Jules Verne

«Nous ne descendons pas! reprend le professeur. Tout cela est du temps perdu, et, en somme, je ne suis pas venu si loin pour faire une partie de bateau sur un étang!

Il appelle cette traversée une partie de bateau, et cette mer un étang!

«Mais, dis-je, puisque nous avons suivi la route indiquée par Saknussemm...

--C'est la question. Avons-nous suivi cette route? Saknussemm a-t-il rencontré cette étendue d'eau? L'a-t-il traversée? Ce ruisseau que nous avons pris pour guide ne nous a-t-il pas complètement égarés?

--En tout cas, nous ne pouvons regretter, d'être venus jusqu'ici. Ce spectacle est magnifique, et...

--Il ne s'agit pas de voir. Je me suis proposé un but, et je veux l'atteindre! Ainsi ne me parle pas d'admirer!»

Je me le tiens pour dit, et je laisse le professeur se ronger les lèvres d'impatience. A six heures du soir, Hans réclame sa paye, et ses trois rixdales lui sont comptés.

_Dimanche 16 août._--Rien de nouveau. Même temps. Le vent a une légère tendance à fraîchir. En me réveillant, mon premier soin est de constater l'intensité de la lumière. Je crains toujours que le phénomène électrique ne vienne à s'obscurcir, puis à s'éteindre. Il n'en est rien: l'ombre du radeau est nettement dessinée à la surface des flots.

Vraiment cette mer est infinie! Elle doit avoir la largeur de la Méditerranée, ou même de l'Atlantique. Pourquoi pas?

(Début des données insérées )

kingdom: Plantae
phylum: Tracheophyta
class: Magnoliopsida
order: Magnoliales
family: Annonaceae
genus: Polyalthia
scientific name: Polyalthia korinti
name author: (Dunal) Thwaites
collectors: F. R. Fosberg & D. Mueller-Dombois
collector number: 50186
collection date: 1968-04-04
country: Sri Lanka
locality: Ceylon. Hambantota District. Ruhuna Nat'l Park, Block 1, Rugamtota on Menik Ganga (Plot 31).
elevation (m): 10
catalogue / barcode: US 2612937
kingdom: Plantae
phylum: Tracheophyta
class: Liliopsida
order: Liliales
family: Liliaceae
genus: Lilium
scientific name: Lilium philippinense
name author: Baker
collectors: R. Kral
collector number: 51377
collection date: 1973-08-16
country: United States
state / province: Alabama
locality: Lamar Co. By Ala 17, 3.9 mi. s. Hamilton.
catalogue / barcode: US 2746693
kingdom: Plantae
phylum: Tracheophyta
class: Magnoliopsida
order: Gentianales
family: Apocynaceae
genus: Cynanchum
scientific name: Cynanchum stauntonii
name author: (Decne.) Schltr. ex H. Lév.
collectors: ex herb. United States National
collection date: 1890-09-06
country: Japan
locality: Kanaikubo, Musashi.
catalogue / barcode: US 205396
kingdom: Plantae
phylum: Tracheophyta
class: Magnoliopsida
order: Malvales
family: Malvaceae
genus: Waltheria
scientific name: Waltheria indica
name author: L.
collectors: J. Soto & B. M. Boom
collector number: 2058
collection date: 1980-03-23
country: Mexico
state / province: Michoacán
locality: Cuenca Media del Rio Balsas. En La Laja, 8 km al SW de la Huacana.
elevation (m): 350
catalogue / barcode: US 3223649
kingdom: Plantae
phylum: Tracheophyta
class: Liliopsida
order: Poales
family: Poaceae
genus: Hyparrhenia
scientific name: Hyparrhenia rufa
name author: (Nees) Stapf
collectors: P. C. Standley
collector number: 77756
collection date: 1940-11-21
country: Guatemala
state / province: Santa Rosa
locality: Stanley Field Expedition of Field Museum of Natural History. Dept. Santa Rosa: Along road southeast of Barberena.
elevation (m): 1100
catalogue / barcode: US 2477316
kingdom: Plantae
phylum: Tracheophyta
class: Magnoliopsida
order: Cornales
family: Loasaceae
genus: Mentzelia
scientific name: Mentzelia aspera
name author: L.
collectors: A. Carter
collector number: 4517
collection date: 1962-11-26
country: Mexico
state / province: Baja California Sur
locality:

Mon oncle sonde à plusieurs reprises; il attache un des plus lourds pics à l'extrémité d'une corde qu'il laisse filer de deux cents brasses. Pas de fond. Nous avons beaucoup de peine à ramener notre sonde.

Quand le pic est remonté à bord, Hans me fait remarquer à sa surface des empreintes fortement accusées. On dirait que ce morceau de fer a été vigoureusement serré entre deux corps durs.

Je regarde le chasseur.

«Tänder!» fait-il.

Je ne comprends pas. Je me tourne vers mon oncle, qui est entièrement absorbé dans ses réflexions. Je ne me soucie pas de le déranger. Je reviens vers l'Islandais. Celui-ci, ouvrant et refermant plusieurs fois la bouche, me fait comprendre sa pensée.

«Des dents!» dis-je avec stupéfaction en considérant plus attentivement la barre de fer.

Oui! ce sont bien des dents dont l'empreinte s'est incrustée dans le métal! Les mâchoires qu'elles garnissent doivent posséder une force prodigieuse! Est-ce un monstre des espèces perdues qui s'agite sous la couche profonde des eaux, plus vorace que le squale, plus redoutable que la baleine! Je ne puis détacher mes regards de cette barre à demi rongée! Mon rêve de la nuit dernière va-t-il devenir une réalité?

Ces pensées m'agitent pendant tout le jour, et mon imagination se calme à peine dans un sommeil de quelques heures.

_Lundi 17 août._--Je cherche à me rappeler les instincts particuliers à ces animaux antédiluviens de l'époque secondaire, qui, succédant aux mollusques, aux crustacés et aux poissons, précédèrent l'apparition des mammifères sur le globe. Le monde appartenait alors aux reptiles. Ces monstres régnaient en maîtres dans les mers jurassiques[1]. La nature leur avait accordé la plus complète organisation. Quelle gigantesque structure! quelle force prodigieuse! Les sauriens actuels, alligators ou crocodiles, les plus gros et les plus redoutables, ne sont que des réductions affaiblies de leurs pères des premiers âges!

[1] Mers de la période secondaire qui ont formé les terrains dont se composent les montagnes du Jura.

Je frissonne à l'évocation que je fais de ces monstres. Nul oeil humain ne les a vus vivants. Ils apparurent sur la terre mille siècles avant l'homme, mais leurs ossements fossiles, retrouvés dans ce calcaire argileux que les Anglais nomment le lias, ont permis de les reconstruire anatomiquement et de connaître leur colossale conformation.

J'ai vu au Muséum de Hambourg le squelette de l'un de ces sauriens qui mesurait trente pieds de longueur. Suis-je donc destiné, moi, habitant de la terre, à me trouver face à face avec ces représentants d'une famille antédiluvienne? Non! c'est impossible.